Bambini in Rete, baby influencer e intelligenza artificiale: cosa sta succedendo?
Il punto di vista di Jacopo Ierussi, avvocato, presidente di AssoInfluencer Confcommercio. La premessa: “I nostri associati possono essere solo maggiorenni. Quali devono essere le regole”

Roma, 10 maggio 2025 - Jacopo Ierussi, avvocato, presidente di AssoInfluencer Confcommercio. Minori in rete vuol dire anche baby influencer, bambini social – una realtà contro ogni regola – che pubblicizzano prodotti e sono spesso protagonisti a loro insaputa a causa soprattutto dello sharenting, la condivisione online di contenuti sui figli minori da parte dei genitori.
“Intanto un chiarimento: i nostri associati possono essere solo maggiorenni. Questa è una scelta che abbiamo fatto all’inizio, per ragioni associative e anche perché abbiamo meccanismi istituzionali che vanno garantiti e sarebbe complesso farlo nei confronti di chi ha la patria potestà. La prima regola? Verificare i limiti di età stabiliti dalle piattaforme. Quello è il punto base, imprescindibile”.
Influencer, qual è il giro d’affari
L’occasione, guardando i numeri, appare davvero ghiotta. Nelle ultime stime 2024 il giro d’affari della creator economy vale 4 miliardi, Instagram è in cima alla lista con 3,3 miliardi, poi TikTok (446) e YouTube (280). Italia terza in Europa per numero di influencer. Mentre la spesa per il marketing si aggira sui 400 milioni. E sull’età si può mentire.

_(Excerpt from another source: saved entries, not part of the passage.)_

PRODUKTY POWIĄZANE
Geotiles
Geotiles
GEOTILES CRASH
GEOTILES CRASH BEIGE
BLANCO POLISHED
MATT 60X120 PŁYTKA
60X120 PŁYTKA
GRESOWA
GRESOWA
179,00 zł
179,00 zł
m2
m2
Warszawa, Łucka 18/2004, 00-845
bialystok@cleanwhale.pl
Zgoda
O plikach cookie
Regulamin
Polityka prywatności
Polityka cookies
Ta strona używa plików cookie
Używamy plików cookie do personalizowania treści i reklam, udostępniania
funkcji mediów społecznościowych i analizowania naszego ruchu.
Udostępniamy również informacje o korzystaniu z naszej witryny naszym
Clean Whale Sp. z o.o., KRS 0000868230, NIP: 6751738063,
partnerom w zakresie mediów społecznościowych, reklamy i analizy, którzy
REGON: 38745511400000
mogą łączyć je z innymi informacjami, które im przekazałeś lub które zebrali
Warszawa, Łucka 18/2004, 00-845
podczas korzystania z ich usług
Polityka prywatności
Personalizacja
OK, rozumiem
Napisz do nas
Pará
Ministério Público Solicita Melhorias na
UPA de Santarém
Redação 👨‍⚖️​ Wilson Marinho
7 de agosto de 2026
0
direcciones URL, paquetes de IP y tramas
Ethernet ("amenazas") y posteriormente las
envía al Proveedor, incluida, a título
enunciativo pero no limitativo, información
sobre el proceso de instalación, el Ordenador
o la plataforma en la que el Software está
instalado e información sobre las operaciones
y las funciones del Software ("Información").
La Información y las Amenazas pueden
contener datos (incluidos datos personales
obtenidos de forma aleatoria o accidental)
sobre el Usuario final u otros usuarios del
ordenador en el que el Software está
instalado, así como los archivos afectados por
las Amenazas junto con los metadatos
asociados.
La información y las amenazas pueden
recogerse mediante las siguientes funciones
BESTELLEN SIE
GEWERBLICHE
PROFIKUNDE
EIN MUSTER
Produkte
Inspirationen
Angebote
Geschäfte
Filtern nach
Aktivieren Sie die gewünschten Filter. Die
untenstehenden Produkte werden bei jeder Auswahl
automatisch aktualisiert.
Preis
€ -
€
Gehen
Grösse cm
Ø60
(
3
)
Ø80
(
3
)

"Non è un hobby ma un lavoro”
“Quando una persona inizia a svolgere un’attività in modo professionale, perché la content creator economy non è amatoriale e quindi parliamo di lavoro nel mondo dello spettacolo, non si può immaginare che questa situazione duri nel lungo periodo. Fra l’altro: sarebbe pubblicità negativa”.
Avete mai ricevuto richieste da genitori di bambini che vogliono iniziare i figli a questa professione? “No, non ci è mai capitato. Anche se abbiamo associati molto giovani. La mia convinzione è che le regole devono essere le stesse per tutti quelli che entrano nel mondo dello show business. Vale per i baby influencer ma anche per i baby calciatori o per i baby cantanti. Quindi il problema non è nuovo, esiste da tanto tempo. Ci possono essere prospettive di carriera ma vanno messi in conto anche danni molto importanti, quando non si mette la cura del minore davanti a tutto il resto. Siamo sempre nel contesto dell’intrattenimento. Capita che divento famoso sui social poi magari mi trovo in un programma tv, faccio la comparsata nel film…”.
"Valgono le regole del lavoro minorile”
C’è l’idea di un mondo senza regole. “Le regole ci sono, sono quelle che disciplinano il lavoro minorile. Poi, ripeto, ci sono i meccanismi per la verifica dell’età”. In generale, cosa pensa del fenomeno baby influencer?
“Difficile rispondere, come quando ci poniamo di fronte a fenomeni equivalenti. Da padre mi auguro che siano al centro la salute mentale e il benessere del minore e che sia tutelato anche sotto l’aspetto economico, in modo che il ragazzo non diventi uno strumento ma un giovane professionista che un domani può sbocciare e avere un futuro. Da avvocato guardo a questo mondo attraverso gli occhi rigidi di chi fa proprie le leggi sul lavoro, ci sono regole da rispettare, punto. Da presidente di AssoInfluencer, voglio assicurarmi che chi si avvicina a questo mondo sappia che cosa vuol dire svolgere un’attività professionale. Questo mondo viene dipinto come un gioco ma non lo è, ci sono obblighi e responsabilità. Quindi educhiamo i giovani e chi è vicino a loro perché eventuali errori non rovinino la vita di un potenziale professionista nascente e nel frattempo non vadano a danneggiare l’intera categoria”.
“Influencer e intelligenza artificiale, cosa sta cambiando”
E l’intelligenza artificiale come ha cambiato il lavoro dell’influencer?
“Sicuramente ha reso più accessibili certe dinamiche. Usata bene, ha alleggerito il lavoro, ad esempio nella creazione di contenuti e in fase di montaggio. Ma deve valere la regola che l’uso dell’Ia da parte degli influencer debba essere specificato, come quando si utilizzano gli hashtag in un certo post, legato a una collaborazione commerciale. Ed è giusto che sia così”.